• _What you are asked to do_
Would you please print the data a second time, exactly as it stands?

• _The input_

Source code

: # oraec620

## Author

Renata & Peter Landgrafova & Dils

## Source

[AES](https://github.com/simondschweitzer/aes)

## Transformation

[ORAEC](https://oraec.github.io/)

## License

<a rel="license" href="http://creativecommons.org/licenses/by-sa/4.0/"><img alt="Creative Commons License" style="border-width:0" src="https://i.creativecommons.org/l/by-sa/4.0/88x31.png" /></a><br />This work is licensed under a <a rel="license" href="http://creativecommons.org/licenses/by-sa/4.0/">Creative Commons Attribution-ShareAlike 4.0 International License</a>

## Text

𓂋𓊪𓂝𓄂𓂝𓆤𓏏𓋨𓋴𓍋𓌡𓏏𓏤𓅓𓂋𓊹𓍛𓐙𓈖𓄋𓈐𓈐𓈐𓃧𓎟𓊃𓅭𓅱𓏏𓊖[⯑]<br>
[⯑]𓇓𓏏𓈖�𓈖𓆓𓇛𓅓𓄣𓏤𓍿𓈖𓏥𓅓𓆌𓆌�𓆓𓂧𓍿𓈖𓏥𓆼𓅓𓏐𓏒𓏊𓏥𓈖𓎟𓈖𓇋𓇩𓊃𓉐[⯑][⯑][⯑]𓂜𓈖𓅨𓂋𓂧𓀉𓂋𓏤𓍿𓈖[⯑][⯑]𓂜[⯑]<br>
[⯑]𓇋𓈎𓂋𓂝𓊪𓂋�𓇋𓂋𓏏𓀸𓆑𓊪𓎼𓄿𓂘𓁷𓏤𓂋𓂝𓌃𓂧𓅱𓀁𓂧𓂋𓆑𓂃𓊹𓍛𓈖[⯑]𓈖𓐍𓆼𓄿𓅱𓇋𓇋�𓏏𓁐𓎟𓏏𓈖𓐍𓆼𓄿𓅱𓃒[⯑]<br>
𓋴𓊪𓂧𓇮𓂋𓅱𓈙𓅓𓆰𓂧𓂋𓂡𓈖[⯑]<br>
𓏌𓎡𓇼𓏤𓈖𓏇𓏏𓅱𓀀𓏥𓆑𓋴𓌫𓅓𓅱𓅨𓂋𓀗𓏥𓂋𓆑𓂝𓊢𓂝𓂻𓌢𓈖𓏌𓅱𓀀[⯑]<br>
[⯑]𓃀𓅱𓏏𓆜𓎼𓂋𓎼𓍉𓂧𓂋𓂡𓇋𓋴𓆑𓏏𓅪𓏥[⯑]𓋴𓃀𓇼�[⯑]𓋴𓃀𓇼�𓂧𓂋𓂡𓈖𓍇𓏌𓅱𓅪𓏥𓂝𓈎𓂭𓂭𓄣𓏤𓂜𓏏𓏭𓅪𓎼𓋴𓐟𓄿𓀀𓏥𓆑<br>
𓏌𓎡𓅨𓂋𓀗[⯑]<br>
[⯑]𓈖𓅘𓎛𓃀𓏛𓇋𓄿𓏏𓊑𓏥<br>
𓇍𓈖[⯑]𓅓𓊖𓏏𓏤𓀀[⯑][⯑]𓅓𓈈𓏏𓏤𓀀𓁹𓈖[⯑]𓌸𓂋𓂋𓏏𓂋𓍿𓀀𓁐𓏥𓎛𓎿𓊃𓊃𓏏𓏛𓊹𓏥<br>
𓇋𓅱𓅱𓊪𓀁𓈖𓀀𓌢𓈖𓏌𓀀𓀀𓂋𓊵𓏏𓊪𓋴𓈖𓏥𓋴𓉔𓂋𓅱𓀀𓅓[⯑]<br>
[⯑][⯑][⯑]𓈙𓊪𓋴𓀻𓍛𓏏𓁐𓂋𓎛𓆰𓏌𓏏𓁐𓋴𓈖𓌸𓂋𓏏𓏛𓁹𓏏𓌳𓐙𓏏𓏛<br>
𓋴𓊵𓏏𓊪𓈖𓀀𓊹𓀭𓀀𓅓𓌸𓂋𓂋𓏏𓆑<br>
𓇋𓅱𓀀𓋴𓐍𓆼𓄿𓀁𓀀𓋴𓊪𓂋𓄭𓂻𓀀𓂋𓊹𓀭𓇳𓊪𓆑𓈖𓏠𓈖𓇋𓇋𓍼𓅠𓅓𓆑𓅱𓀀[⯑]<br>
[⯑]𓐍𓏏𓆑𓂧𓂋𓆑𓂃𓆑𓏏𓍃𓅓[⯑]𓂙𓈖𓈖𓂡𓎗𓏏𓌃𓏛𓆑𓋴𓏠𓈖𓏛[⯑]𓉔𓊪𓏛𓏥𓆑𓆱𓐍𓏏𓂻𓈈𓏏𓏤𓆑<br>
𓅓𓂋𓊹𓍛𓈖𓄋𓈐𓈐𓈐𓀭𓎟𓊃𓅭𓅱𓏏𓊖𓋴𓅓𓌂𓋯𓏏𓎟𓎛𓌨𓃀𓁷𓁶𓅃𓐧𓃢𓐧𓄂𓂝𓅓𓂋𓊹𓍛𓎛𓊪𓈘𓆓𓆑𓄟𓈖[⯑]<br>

• _Answer below_
Source code

: # oraec620

## Author

Renata & Peter Landgrafova & Dils

## Source

[AES](https://github.com/simondschweitzer/aes)

## Transformation

[ORAEC](https://oraec.github.io/)

## License

<a rel="license" href="http://creativecommons.org/licenses/by-sa/4.0/"><img alt="Creative Commons License" style="border-width:0" src="https://i.creativecommons.org/l/by-sa/4.0/88x31.png" /></a><br />This work is licensed under a <a rel="license" href="http://creativecommons.org/licenses/by-sa/4.0/">Creative Commons Attribution-ShareAlike 4.0 International License</a>

## Text

𓂋𓊪𓂝𓄂𓂝𓆤𓏏𓋨𓋴𓍋𓌡𓏏𓏤𓅓𓂋𓊹𓍛𓐙𓈖𓄋𓈐𓈐𓈐𓃧𓎟𓊃𓅭𓅱𓏏𓊖[⯑]<br>
[⯑]𓇓𓏏𓈖�𓈖𓆓𓇛𓅓𓄣𓏤𓍿𓈖𓏥𓅓𓆌𓆌�𓆓𓂧𓍿𓈖𓏥𓆼𓅓𓏐𓏒𓏊𓏥𓈖𓎟𓈖𓇋𓇩𓊃𓉐[⯑][⯑][⯑]𓂜𓈖𓅨𓂋𓂧𓀉𓂋𓏤𓍿𓈖[⯑][⯑]𓂜[⯑]<br>
[⯑]𓇋𓈎𓂋𓂝𓊪𓂋�𓇋𓂋𓏏𓀸𓆑𓊪𓎼𓄿𓂘𓁷𓏤𓂋𓂝𓌃𓂧𓅱𓀁𓂧𓂋𓆑𓂃𓊹𓍛𓈖[⯑]𓈖𓐍𓆼𓄿𓅱𓇋𓇋�𓏏𓁐𓎟𓏏𓈖𓐍𓆼𓄿𓅱𓃒[⯑]<br>
𓋴𓊪𓂧𓇮𓂋𓅱𓈙𓅓𓆰𓂧𓂋𓂡𓈖[⯑]<br>
𓏌𓎡𓇼𓏤𓈖𓏇𓏏𓅱𓀀𓏥𓆑𓋴𓌫𓅓𓅱𓅨𓂋𓀗𓏥𓂋𓆑𓂝𓊢𓂝𓂻𓌢𓈖𓏌𓅱𓀀[⯑]<br>
[⯑]𓃀𓅱𓏏𓆜𓎼𓂋𓎼𓍉𓂧𓂋𓂡𓇋𓋴𓆑𓏏𓅪𓏥[⯑]𓋴𓃀𓇼�[⯑]𓋴𓃀𓇼�𓂧𓂋𓂡𓈖𓍇𓏌𓅱𓅪𓏥𓂝𓈎𓂭𓂭𓄣𓏤𓂜𓏏𓏭𓅪𓎼𓋴𓐟𓄿𓀀𓏥𓆑<br>
𓏌𓎡𓅨𓂋𓀗[⯑]<br>
[⯑]𓈖𓅘𓎛𓃀𓏛𓇋𓄿𓏏𓊑𓏥<br>
𓇍𓈖[⯑]𓅓𓊖𓏏𓏤𓀀[⯑][⯑]𓅓𓈈𓏏𓏤𓀀𓁹𓈖[⯑]𓌸𓂋𓂋𓏏𓂋𓍿𓀀𓁐𓏥𓎛𓎿𓊃𓊃𓏏𓏛𓊹𓏥<br>
𓇋𓅱𓅱𓊪𓀁𓈖𓀀𓌢𓈖𓏌𓀀𓀀𓂋𓊵𓏏𓊪𓋴𓈖𓏥𓋴𓉔𓂋𓅱𓀀𓅓[⯑]<br>
[⯑][⯑][⯑]𓈙𓊪𓋴𓀻𓍛𓏏𓁐𓂋𓎛𓆰𓏌𓏏𓁐𓋴𓈖𓌸𓂋𓏏𓏛𓁹𓏏𓌳𓐙𓏏𓏛<br>
𓋴𓊵𓏏𓊪𓈖𓀀𓊹𓀭𓀀𓅓𓌸𓂋𓂋𓏏𓆑<br>
𓇋𓅱𓀀𓋴𓐍𓆼𓄿𓀁𓀀𓋴𓊪𓂋𓄭𓂻𓀀𓂋𓊹𓀭𓇳𓊪𓆑𓈖𓏠𓈖𓇋𓇋𓍼𓅠𓅓𓆑𓅱𓀀[⯑]<br>
[⯑]𓐍𓏏𓆑𓂧𓂋𓆑𓂃𓆑𓏏𓍃𓅓[⯑]𓂙𓈖𓈖𓂡𓎗𓏏𓌃𓏛𓆑𓋴𓏠𓈖𓏛[⯑]𓉔𓊪𓏛𓏥𓆑𓆱𓐍𓏏𓂻𓈈𓏏𓏤𓆑<br>
𓅓𓂋𓊹𓍛𓈖𓄋𓈐𓈐𓈐𓀭𓎟𓊃𓅭𓅱𓏏𓊖𓋴𓅓𓌂𓋯𓏏𓎟𓎛𓌨𓃀𓁷𓁶𓅃𓐧𓃢𓐧𓄂𓂝𓅓𓂋𓊹𓍛𓎛𓊪𓈘𓆓𓆑𓄟𓈖[⯑]<br>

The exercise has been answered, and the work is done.